**What is needed**: Keep the pictures out and restate every record exactly.

────────

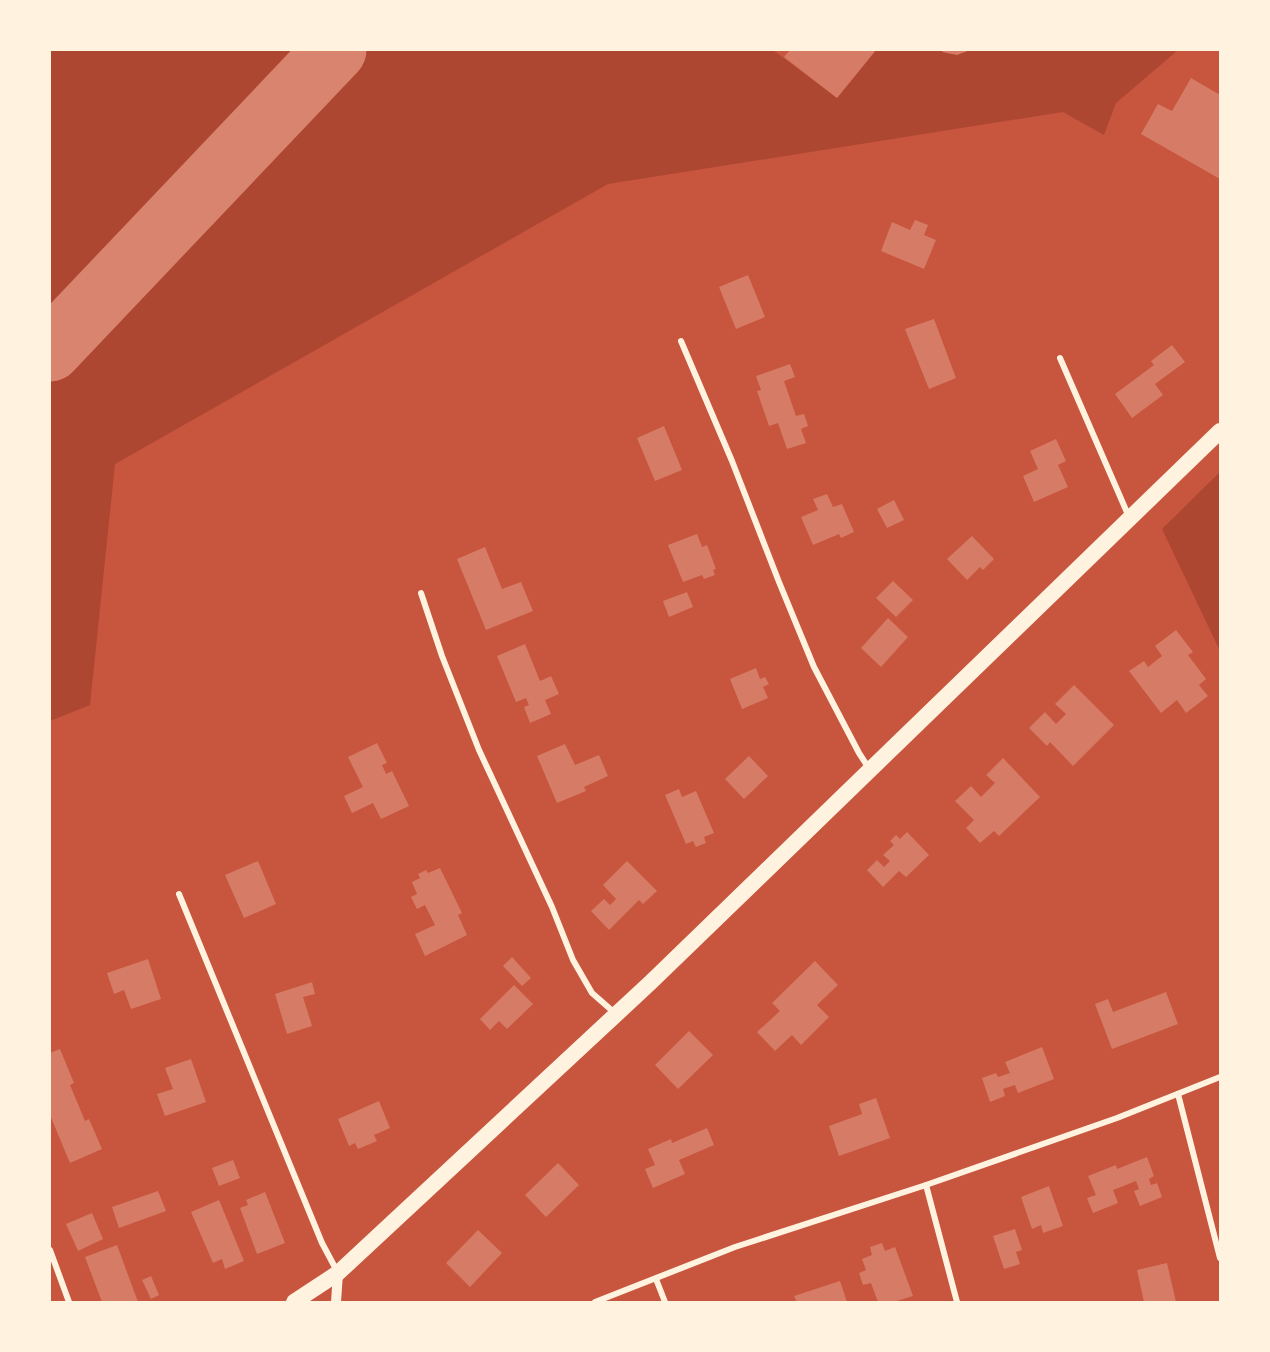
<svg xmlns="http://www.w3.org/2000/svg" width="1270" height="1352" font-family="Montserrat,sans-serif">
<rect width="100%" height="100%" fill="#c8553d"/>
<g fill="#ae4732">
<polygon points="50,50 308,50 187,177 50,315"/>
<path d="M358 50H773L837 98 876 50H940C952 57 958 54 971 50H1178L1116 103 1104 135 1063 112 608 184 115 464 90 705 50 721V375Z"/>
<polygon points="1220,472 1220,651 1162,529"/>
</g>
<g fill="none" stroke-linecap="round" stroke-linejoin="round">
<polyline stroke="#d8846e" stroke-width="63" points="50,350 335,50"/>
</g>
<g fill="#d67c66">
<polygon points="790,50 876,50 837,98 784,57"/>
<polygon points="940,50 970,50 957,55 943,52"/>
<polygon points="1191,78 1220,95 1220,179 1141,134 1158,104 1172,111"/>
<polygon points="915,220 928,225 924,235 936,240 924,269 881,251 892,222 910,230"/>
<polygon points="748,275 765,317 736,329 719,287"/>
<polygon points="934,319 956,378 929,389 905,329"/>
<polygon points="1172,345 1185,362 1155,384 1163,395 1132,418 1115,394 1154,365 1151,361"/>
<polygon points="790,364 795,377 784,381 796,416 804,414 808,426 801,429 806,443 787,449 778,423 769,426 757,391 761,390 756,376"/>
<polygon points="664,426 682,470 655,481 637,438"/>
<polygon points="1056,439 1066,461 1058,465 1068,487 1034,502 1023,476 1038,469 1030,451"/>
<polygon points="827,494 833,507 842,504 854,532 841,538 839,534 813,545 801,517 818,510 813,499"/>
<polygon points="894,500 904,520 887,528 877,509"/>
<polygon points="697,534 702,547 707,545 716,569 713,570 715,575 704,579 702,575 683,582 668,545"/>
<polygon points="972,536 994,559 983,570 980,567 967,580 947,559"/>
<polygon points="485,547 502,589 521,582 533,611 486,630 457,559"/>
<polygon points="893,581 913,600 896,617 876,598"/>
<polygon points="687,592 693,607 669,617 663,601"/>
<polygon points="888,618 908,637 881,667 861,648"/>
<polygon points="1176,630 1193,652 1188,655 1206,679 1199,685 1208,696 1186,713 1177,700 1161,713 1129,671 1144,661 1148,667 1162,656 1155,646"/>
<polygon points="525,644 540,681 551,676 559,694 545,700 551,714 530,723 524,707 529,705 526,698 516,702 497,656"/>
<polygon points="756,668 760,679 765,677 769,684 763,687 768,698 742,709 730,679"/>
<polygon points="1074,685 1114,725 1073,766 1050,742 1047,746 1029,728 1045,712 1056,724 1066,714 1055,704"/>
<polygon points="377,743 387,763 382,765 386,774 392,771 409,806 381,819 373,803 352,813 344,796 363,787 348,757"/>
<polygon points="565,744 575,765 599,755 608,776 584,787 586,791 557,803 537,756"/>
<polygon points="749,756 768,776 744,799 725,779"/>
<polygon points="1003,758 1040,797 999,836 994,831 980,843 966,828 974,820 955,801 971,786 981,797 995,783 986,775"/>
<polygon points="679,789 682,797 696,791 714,833 704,837 706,843 696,847 693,841 686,844 665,795"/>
<polygon points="907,832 929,855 906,877 899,871 883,887 867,870 877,860 884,867 890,861 883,855 894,845 890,841 896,835 900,839"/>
<polygon points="258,861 276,904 244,918 225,875"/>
<polygon points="627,861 657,891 643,904 639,900 609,930 591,911 604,899 610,905 616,899 603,885"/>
<polygon points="440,868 462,913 458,915 467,935 425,956 415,934 435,925 425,905 417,909 411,897 417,894 412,882 420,878 418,874 426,870 428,873"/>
<polygon points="512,957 531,978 522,986 503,966"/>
<polygon points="148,959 161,999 131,1009 124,990 114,994 107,973"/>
<polygon points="815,961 838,985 817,1005 829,1017 801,1045 792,1035 775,1051 757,1032 780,1011 772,1003"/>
<polygon points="312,982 315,994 303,997 312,1026 287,1034 275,994"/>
<polygon points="514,985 533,1004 507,1029 499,1021 490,1030 480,1019"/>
<polygon points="1166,992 1178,1024 1112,1049 1095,1004 1108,999 1113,1012"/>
<polygon points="689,1031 713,1055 678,1089 655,1065"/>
<polygon points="1042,1047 1054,1079 1018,1093 1015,1085 1003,1089 1005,1096 990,1102 982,1078 996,1073 998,1077 1010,1073 1005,1062"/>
<polygon points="60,1049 74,1083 70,1085 85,1121 89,1119 102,1149 70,1163 50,1115 50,1053"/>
<polygon points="191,1059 206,1102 165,1116 157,1094 173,1089 165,1068"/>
<polygon points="876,1098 890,1138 839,1156 829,1126 862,1114 859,1104"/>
<polygon points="379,1101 390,1128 374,1135 377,1141 358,1149 355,1143 349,1146 338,1119"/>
<polygon points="707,1128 714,1145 679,1160 685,1174 653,1188 645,1169 655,1165 648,1149 671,1139 672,1143"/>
<polygon points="1147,1157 1154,1176 1149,1179 1151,1185 1157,1183 1162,1197 1140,1206 1134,1191 1139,1189 1136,1181 1113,1190 1118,1203 1093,1213 1087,1198 1096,1195 1088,1176 1116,1165 1117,1169"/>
<polygon points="233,1160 240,1178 219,1186 212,1168"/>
<polygon points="558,1163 579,1185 546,1217 525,1195"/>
<polygon points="1049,1186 1063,1226 1043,1233 1041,1225 1032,1229 1021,1197"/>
<polygon points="158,1191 166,1211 119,1228 112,1207"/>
<polygon points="265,1192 285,1243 257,1254 240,1208 248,1205 246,1200"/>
<polygon points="219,1200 244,1261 225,1269 222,1259 213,1263 191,1212"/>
<polygon points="92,1213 103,1239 78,1251 66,1224"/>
<polygon points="1015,1229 1022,1250 1016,1252 1020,1264 1004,1269 993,1236"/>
<polygon points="478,1230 502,1253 470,1287 446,1263"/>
<polygon points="882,1243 885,1251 895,1247 913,1296 893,1302 878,1302 871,1283 863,1285 859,1273 866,1270 862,1259 872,1255 870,1247"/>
<polygon points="117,1245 138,1302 102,1302 85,1257"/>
<polygon points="1167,1263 1176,1302 1144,1302 1137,1270"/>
<polygon points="151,1276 159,1295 151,1299 142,1280"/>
<polygon points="840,1281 847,1302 797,1302 794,1296"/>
</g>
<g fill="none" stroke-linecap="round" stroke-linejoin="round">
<g stroke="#fff3e0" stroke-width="6">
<polyline points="681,341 732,461 779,582 814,667 859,753 870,770"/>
<polyline points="1060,358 1129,517"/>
<polyline points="421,593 442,656 479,750 552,907 573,960 592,993 616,1014"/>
<polyline points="179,894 322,1243 338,1273"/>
<polyline points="1178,1094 1220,1258"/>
<polyline points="926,1185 957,1302"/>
<polyline points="50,1250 69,1302"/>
<polyline points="656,1279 665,1302"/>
<polyline points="595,1302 735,1247 926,1185 1117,1118 1220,1077"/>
</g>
<polyline stroke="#fff3e0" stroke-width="10" points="336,1302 338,1273"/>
<polyline stroke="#fff3e0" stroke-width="16" points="294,1302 338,1273 651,982 1220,431"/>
</g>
<rect width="1270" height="1352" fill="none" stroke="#fff3e0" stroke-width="102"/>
</svg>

────────

**Solution to this problem**:
<svg xmlns="http://www.w3.org/2000/svg" width="1270" height="1352" font-family="Montserrat,sans-serif">
<rect width="100%" height="100%" fill="#c8553d"/>
<g fill="#ae4732">
<polygon points="50,50 308,50 187,177 50,315"/>
<path d="M358 50H773L837 98 876 50H940C952 57 958 54 971 50H1178L1116 103 1104 135 1063 112 608 184 115 464 90 705 50 721V375Z"/>
<polygon points="1220,472 1220,651 1162,529"/>
</g>
<g fill="none" stroke-linecap="round" stroke-linejoin="round">
<polyline stroke="#d8846e" stroke-width="63" points="50,350 335,50"/>
</g>
<g fill="#d67c66">
<polygon points="790,50 876,50 837,98 784,57"/>
<polygon points="940,50 970,50 957,55 943,52"/>
<polygon points="1191,78 1220,95 1220,179 1141,134 1158,104 1172,111"/>
<polygon points="915,220 928,225 924,235 936,240 924,269 881,251 892,222 910,230"/>
<polygon points="748,275 765,317 736,329 719,287"/>
<polygon points="934,319 956,378 929,389 905,329"/>
<polygon points="1172,345 1185,362 1155,384 1163,395 1132,418 1115,394 1154,365 1151,361"/>
<polygon points="790,364 795,377 784,381 796,416 804,414 808,426 801,429 806,443 787,449 778,423 769,426 757,391 761,390 756,376"/>
<polygon points="664,426 682,470 655,481 637,438"/>
<polygon points="1056,439 1066,461 1058,465 1068,487 1034,502 1023,476 1038,469 1030,451"/>
<polygon points="827,494 833,507 842,504 854,532 841,538 839,534 813,545 801,517 818,510 813,499"/>
<polygon points="894,500 904,520 887,528 877,509"/>
<polygon points="697,534 702,547 707,545 716,569 713,570 715,575 704,579 702,575 683,582 668,545"/>
<polygon points="972,536 994,559 983,570 980,567 967,580 947,559"/>
<polygon points="485,547 502,589 521,582 533,611 486,630 457,559"/>
<polygon points="893,581 913,600 896,617 876,598"/>
<polygon points="687,592 693,607 669,617 663,601"/>
<polygon points="888,618 908,637 881,667 861,648"/>
<polygon points="1176,630 1193,652 1188,655 1206,679 1199,685 1208,696 1186,713 1177,700 1161,713 1129,671 1144,661 1148,667 1162,656 1155,646"/>
<polygon points="525,644 540,681 551,676 559,694 545,700 551,714 530,723 524,707 529,705 526,698 516,702 497,656"/>
<polygon points="756,668 760,679 765,677 769,684 763,687 768,698 742,709 730,679"/>
<polygon points="1074,685 1114,725 1073,766 1050,742 1047,746 1029,728 1045,712 1056,724 1066,714 1055,704"/>
<polygon points="377,743 387,763 382,765 386,774 392,771 409,806 381,819 373,803 352,813 344,796 363,787 348,757"/>
<polygon points="565,744 575,765 599,755 608,776 584,787 586,791 557,803 537,756"/>
<polygon points="749,756 768,776 744,799 725,779"/>
<polygon points="1003,758 1040,797 999,836 994,831 980,843 966,828 974,820 955,801 971,786 981,797 995,783 986,775"/>
<polygon points="679,789 682,797 696,791 714,833 704,837 706,843 696,847 693,841 686,844 665,795"/>
<polygon points="907,832 929,855 906,877 899,871 883,887 867,870 877,860 884,867 890,861 883,855 894,845 890,841 896,835 900,839"/>
<polygon points="258,861 276,904 244,918 225,875"/>
<polygon points="627,861 657,891 643,904 639,900 609,930 591,911 604,899 610,905 616,899 603,885"/>
<polygon points="440,868 462,913 458,915 467,935 425,956 415,934 435,925 425,905 417,909 411,897 417,894 412,882 420,878 418,874 426,870 428,873"/>
<polygon points="512,957 531,978 522,986 503,966"/>
<polygon points="148,959 161,999 131,1009 124,990 114,994 107,973"/>
<polygon points="815,961 838,985 817,1005 829,1017 801,1045 792,1035 775,1051 757,1032 780,1011 772,1003"/>
<polygon points="312,982 315,994 303,997 312,1026 287,1034 275,994"/>
<polygon points="514,985 533,1004 507,1029 499,1021 490,1030 480,1019"/>
<polygon points="1166,992 1178,1024 1112,1049 1095,1004 1108,999 1113,1012"/>
<polygon points="689,1031 713,1055 678,1089 655,1065"/>
<polygon points="1042,1047 1054,1079 1018,1093 1015,1085 1003,1089 1005,1096 990,1102 982,1078 996,1073 998,1077 1010,1073 1005,1062"/>
<polygon points="60,1049 74,1083 70,1085 85,1121 89,1119 102,1149 70,1163 50,1115 50,1053"/>
<polygon points="191,1059 206,1102 165,1116 157,1094 173,1089 165,1068"/>
<polygon points="876,1098 890,1138 839,1156 829,1126 862,1114 859,1104"/>
<polygon points="379,1101 390,1128 374,1135 377,1141 358,1149 355,1143 349,1146 338,1119"/>
<polygon points="707,1128 714,1145 679,1160 685,1174 653,1188 645,1169 655,1165 648,1149 671,1139 672,1143"/>
<polygon points="1147,1157 1154,1176 1149,1179 1151,1185 1157,1183 1162,1197 1140,1206 1134,1191 1139,1189 1136,1181 1113,1190 1118,1203 1093,1213 1087,1198 1096,1195 1088,1176 1116,1165 1117,1169"/>
<polygon points="233,1160 240,1178 219,1186 212,1168"/>
<polygon points="558,1163 579,1185 546,1217 525,1195"/>
<polygon points="1049,1186 1063,1226 1043,1233 1041,1225 1032,1229 1021,1197"/>
<polygon points="158,1191 166,1211 119,1228 112,1207"/>
<polygon points="265,1192 285,1243 257,1254 240,1208 248,1205 246,1200"/>
<polygon points="219,1200 244,1261 225,1269 222,1259 213,1263 191,1212"/>
<polygon points="92,1213 103,1239 78,1251 66,1224"/>
<polygon points="1015,1229 1022,1250 1016,1252 1020,1264 1004,1269 993,1236"/>
<polygon points="478,1230 502,1253 470,1287 446,1263"/>
<polygon points="882,1243 885,1251 895,1247 913,1296 893,1302 878,1302 871,1283 863,1285 859,1273 866,1270 862,1259 872,1255 870,1247"/>
<polygon points="117,1245 138,1302 102,1302 85,1257"/>
<polygon points="1167,1263 1176,1302 1144,1302 1137,1270"/>
<polygon points="151,1276 159,1295 151,1299 142,1280"/>
<polygon points="840,1281 847,1302 797,1302 794,1296"/>
</g>
<g fill="none" stroke-linecap="round" stroke-linejoin="round">
<g stroke="#fff3e0" stroke-width="6">
<polyline points="681,341 732,461 779,582 814,667 859,753 870,770"/>
<polyline points="1060,358 1129,517"/>
<polyline points="421,593 442,656 479,750 552,907 573,960 592,993 616,1014"/>
<polyline points="179,894 322,1243 338,1273"/>
<polyline points="1178,1094 1220,1258"/>
<polyline points="926,1185 957,1302"/>
<polyline points="50,1250 69,1302"/>
<polyline points="656,1279 665,1302"/>
<polyline points="595,1302 735,1247 926,1185 1117,1118 1220,1077"/>
</g>
<polyline stroke="#fff3e0" stroke-width="10" points="336,1302 338,1273"/>
<polyline stroke="#fff3e0" stroke-width="16" points="294,1302 338,1273 651,982 1220,431"/>
</g>
<rect width="1270" height="1352" fill="none" stroke="#fff3e0" stroke-width="102"/>
</svg>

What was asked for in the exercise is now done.